In the records below, find each line with "automatyzacji" and copy it.

EXERCISE MATERIALS section start

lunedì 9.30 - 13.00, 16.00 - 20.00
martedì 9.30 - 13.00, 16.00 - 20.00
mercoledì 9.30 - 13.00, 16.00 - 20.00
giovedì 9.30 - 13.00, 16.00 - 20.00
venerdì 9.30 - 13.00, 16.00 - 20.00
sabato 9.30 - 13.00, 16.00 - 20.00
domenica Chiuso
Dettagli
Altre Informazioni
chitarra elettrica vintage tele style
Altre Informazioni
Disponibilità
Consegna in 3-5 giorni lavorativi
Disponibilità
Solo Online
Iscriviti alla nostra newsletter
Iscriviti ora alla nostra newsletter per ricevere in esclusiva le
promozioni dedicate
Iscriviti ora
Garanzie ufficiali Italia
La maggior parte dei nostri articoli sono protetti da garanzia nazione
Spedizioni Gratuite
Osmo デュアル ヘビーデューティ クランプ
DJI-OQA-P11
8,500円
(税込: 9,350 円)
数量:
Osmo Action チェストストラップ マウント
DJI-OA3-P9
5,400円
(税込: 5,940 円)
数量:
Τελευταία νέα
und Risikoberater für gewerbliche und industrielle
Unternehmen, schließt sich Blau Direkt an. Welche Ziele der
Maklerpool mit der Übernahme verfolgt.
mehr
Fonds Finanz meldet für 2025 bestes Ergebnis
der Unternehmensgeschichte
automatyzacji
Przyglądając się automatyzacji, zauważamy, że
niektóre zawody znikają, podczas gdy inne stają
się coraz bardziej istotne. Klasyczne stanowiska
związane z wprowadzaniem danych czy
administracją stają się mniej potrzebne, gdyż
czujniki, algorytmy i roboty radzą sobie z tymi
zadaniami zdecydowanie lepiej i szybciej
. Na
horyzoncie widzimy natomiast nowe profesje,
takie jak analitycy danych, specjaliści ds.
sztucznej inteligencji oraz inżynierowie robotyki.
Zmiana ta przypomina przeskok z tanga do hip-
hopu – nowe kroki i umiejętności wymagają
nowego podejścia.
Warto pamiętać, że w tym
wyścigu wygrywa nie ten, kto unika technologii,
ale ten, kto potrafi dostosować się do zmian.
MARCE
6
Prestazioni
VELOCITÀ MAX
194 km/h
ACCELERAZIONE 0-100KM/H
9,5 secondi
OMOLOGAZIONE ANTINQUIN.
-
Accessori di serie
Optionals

EXERCISE MATERIALS section end

• RESULT OF THE EXERCISE
automatyzacji
Przyglądając się automatyzacji, zauważamy, że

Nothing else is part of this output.